Thomas Griffin | |
Birth Date: | 1 January 1889 |
Known For: | Wrongful execution |
Occupation: | Farmer |
Nationality: | American |
Death Place: | South Carolina |
Thomas Griffin (January 1, 1889 – September 29, 1915) and Meeks Griffin were brothers and prominent Black farmers who lived in Chester County, South Carolina. They were executed via the electric chair in 1915 for the murder in 1913 of 75-year-old John Q. Lewis, a Confederate veteran of Blackstock, South Carolina. The Griffin brothers were convicted based on the accusations of a small-time thief, John "Monk" Stevenson. Stevenson, who was found in possession of the victim's pistol, was sentenced to life in prison in exchange for testifying against the brothers.[1] Two other African Americans, Nelson Brice and John Crosby, were executed with the brothers for the same crime. However, some in the community believed that the murder might have been the result of Lewis's suspected sexual relationship with 22-year-old Anna Davis. Davis and her husband were never tried, possibly for fear of a miscegenation scandal. The Griffin brothers, who were believed to be the wealthiest Black people in the area, sold their 138acres farm to pay for their defense against the accusations.
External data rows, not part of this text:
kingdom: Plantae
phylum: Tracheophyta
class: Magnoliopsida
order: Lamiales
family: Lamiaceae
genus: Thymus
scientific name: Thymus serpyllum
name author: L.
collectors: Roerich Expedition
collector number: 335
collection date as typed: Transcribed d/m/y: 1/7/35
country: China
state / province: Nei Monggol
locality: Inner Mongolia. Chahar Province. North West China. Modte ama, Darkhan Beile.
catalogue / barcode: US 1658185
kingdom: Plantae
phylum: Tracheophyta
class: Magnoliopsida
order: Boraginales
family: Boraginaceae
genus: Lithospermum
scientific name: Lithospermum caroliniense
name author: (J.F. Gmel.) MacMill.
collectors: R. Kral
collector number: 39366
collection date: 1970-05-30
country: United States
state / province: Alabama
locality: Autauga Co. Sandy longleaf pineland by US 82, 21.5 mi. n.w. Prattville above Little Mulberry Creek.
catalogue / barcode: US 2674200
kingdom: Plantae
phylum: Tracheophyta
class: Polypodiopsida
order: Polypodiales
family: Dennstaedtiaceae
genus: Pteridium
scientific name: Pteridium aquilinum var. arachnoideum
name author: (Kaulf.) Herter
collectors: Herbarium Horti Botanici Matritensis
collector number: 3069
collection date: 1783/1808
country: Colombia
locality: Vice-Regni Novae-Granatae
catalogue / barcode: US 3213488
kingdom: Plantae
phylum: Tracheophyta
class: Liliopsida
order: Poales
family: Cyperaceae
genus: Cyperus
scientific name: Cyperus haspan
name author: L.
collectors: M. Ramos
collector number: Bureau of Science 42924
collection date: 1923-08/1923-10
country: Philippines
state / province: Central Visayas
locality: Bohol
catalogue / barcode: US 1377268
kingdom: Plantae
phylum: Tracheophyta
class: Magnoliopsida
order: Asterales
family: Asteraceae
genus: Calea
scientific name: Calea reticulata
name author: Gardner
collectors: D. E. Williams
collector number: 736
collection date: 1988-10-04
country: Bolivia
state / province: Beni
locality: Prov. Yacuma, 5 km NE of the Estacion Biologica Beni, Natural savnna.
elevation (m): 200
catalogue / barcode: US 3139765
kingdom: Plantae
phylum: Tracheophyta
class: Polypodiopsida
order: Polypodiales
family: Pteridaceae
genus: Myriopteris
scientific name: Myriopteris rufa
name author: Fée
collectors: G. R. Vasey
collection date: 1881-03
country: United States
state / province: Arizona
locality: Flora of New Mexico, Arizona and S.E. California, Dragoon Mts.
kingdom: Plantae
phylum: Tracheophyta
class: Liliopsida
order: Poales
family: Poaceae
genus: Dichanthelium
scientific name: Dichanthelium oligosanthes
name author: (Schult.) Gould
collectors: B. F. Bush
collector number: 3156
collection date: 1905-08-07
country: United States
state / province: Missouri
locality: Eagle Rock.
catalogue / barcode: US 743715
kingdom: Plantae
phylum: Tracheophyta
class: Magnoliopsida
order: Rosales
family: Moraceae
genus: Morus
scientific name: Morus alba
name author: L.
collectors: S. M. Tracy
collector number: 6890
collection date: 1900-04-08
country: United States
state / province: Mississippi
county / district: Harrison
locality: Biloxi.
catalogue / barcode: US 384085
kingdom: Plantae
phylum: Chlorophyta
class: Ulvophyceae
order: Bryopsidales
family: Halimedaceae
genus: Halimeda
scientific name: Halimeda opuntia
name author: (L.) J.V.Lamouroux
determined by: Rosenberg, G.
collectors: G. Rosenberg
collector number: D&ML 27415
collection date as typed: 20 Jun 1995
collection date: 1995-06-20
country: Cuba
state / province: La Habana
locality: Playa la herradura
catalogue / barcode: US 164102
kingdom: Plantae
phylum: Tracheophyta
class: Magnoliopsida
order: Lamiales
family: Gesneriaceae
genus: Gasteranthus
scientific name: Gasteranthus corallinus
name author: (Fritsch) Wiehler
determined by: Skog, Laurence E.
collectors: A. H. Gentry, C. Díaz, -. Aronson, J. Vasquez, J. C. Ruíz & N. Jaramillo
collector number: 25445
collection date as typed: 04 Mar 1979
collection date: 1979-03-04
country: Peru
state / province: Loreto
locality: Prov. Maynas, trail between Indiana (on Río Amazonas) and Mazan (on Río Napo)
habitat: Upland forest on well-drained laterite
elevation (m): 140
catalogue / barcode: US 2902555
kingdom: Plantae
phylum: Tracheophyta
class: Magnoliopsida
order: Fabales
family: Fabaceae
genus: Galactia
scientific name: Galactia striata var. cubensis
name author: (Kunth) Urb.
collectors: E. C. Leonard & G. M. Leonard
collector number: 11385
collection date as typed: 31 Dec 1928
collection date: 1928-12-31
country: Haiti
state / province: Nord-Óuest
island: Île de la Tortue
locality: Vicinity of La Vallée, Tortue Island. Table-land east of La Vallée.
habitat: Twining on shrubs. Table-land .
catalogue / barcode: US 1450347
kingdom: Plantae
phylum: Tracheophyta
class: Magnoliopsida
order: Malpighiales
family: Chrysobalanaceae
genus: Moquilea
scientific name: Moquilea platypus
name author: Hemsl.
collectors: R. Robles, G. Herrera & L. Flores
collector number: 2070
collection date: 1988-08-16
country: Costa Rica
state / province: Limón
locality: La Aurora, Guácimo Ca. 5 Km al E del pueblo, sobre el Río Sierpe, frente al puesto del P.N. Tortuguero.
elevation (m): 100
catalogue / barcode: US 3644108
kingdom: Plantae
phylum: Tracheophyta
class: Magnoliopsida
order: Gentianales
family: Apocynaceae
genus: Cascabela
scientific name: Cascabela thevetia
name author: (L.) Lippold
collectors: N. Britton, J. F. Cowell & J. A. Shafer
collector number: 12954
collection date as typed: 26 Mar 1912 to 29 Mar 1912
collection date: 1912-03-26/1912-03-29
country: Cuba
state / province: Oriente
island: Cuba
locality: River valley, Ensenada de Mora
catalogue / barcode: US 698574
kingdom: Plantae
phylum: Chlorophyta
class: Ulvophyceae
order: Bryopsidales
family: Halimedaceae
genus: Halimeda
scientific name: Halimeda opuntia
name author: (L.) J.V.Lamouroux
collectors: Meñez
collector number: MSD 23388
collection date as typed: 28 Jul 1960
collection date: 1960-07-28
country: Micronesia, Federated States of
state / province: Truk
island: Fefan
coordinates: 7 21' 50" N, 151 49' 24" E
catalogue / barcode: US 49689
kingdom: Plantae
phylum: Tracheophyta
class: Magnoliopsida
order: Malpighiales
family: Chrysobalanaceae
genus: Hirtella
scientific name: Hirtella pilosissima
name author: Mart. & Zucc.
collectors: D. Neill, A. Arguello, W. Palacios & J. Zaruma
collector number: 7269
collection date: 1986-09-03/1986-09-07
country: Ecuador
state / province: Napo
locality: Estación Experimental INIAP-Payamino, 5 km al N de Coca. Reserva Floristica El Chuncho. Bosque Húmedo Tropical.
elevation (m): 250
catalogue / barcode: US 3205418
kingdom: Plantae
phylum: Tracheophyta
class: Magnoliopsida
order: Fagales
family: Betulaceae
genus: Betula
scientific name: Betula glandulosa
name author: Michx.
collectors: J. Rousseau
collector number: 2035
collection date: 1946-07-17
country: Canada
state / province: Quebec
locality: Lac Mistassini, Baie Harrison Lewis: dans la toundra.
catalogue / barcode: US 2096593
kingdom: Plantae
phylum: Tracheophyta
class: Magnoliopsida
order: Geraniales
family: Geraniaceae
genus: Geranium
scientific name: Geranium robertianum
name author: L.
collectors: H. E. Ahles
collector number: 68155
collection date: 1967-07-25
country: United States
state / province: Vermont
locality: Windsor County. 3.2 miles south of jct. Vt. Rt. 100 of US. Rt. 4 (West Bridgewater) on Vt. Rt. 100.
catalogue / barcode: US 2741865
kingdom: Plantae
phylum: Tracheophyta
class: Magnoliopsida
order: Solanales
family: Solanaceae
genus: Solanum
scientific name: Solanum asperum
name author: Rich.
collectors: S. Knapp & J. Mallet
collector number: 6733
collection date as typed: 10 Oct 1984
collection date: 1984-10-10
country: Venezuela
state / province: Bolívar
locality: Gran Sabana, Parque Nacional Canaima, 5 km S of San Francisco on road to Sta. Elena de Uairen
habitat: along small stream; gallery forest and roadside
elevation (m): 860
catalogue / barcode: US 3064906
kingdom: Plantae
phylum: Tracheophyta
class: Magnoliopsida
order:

Over 100 people petitioned Gov. Richard Manning to commute the brothers' sentence. The signatories included Blackstock's mayor, a sheriff, two trial jurors and the grand jury foreman. Nevertheless, they were sent to the electric chair.[2] Thomas Griffin and Meeks Griffin were pardoned in October 2009 after Tom Joyner sought the pardons of his great-uncles from state appeals court in Columbia, South Carolina.[3]
Joyner learned about his relationship to the Griffins through research conducted for the PBS documentary, African American Lives 2, by Harvard scholar Henry Louis Gates Jr., which also traced 11 other relatives.[3]
Their case was dramatized in the 2021 supernatural horror film, Blackstock Boneyard. In said film, they return from the grave one hundred years later to take revenge on the descendants of the people responsible for their deaths.